Visit SDSU’s new digital collections website at https://digitalcollections.sdsu.edu
Description
Network analysis is a powerful data mining tool to begin examining the potential interactions in metagenomic datasets. I assessed the structural similarities in microbial interactions networks constructed using Spiec-Easi pipeline and spearman correlations on the same dataset. Spiec-Easi is more robust to the structure of metagenomic datasets, which have high dimensionality and consist of relative abundance data but cannot converge given the sparsity assumption when insufficient (samples size < 13) metagenomic samples are present. In contrast, spearman networks readily produce a network even with few (~6) metagenomic samples but do not account for structure of metagenomic data. Both methods produce different networks with little overlap between the two. As such, usage of a method depends upon data availability but Spiec-Easi is preferred whenever possible. Markov clustering is an unsupervised algorithm that partitions a network into potential functional modules.
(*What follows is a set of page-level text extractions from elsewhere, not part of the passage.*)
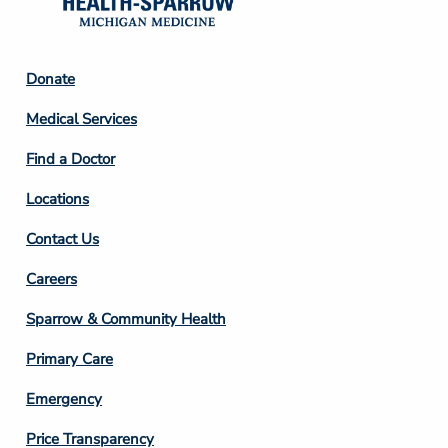
Footer
Donate
Column
Medical Services
2
Find a Doctor
Locations
Contact Us
Footer
Careers
Column
Sparrow & Community Health
3
Primary Care
Emergency
Price Transparency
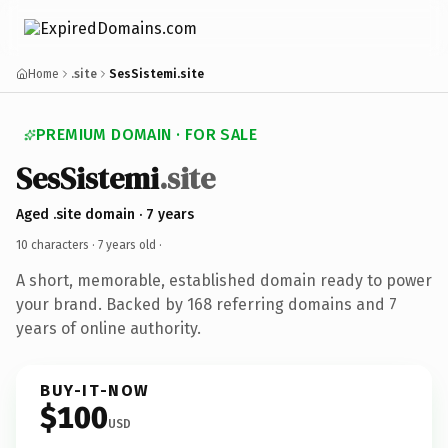
Home
.site
SesSistemi.site
PREMIUM DOMAIN · FOR SALE
SesSistemi
.site
Aged .site domain · 7 years
10 characters ·
7 years old
·
A short, memorable, established domain ready to power
your brand. Backed by 168 referring domains and 7
years of online authority.
BUY-IT-NOW
$100
USD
When analyzing the whale shark data sets, in regard to taxa and function, no common communities were found across the different sampling locations. Additionally, the resulting module membership varied across environments. Hamming distance and graph kernels were explored as a metric of comparing similarities of network structures. The pre-processing necessary for calculating hamming distance between networks results in information loss of the initial data set, especially when the datasets consist different taxa or functions. Hamming distance may be useful for data sets that have similar diversities but falls short when diversity varies. Graph kernels are a potential algorithm to assess the similarity between networks. Exploring further labeling or classifying strategies and kernels programs may prove useful in the future.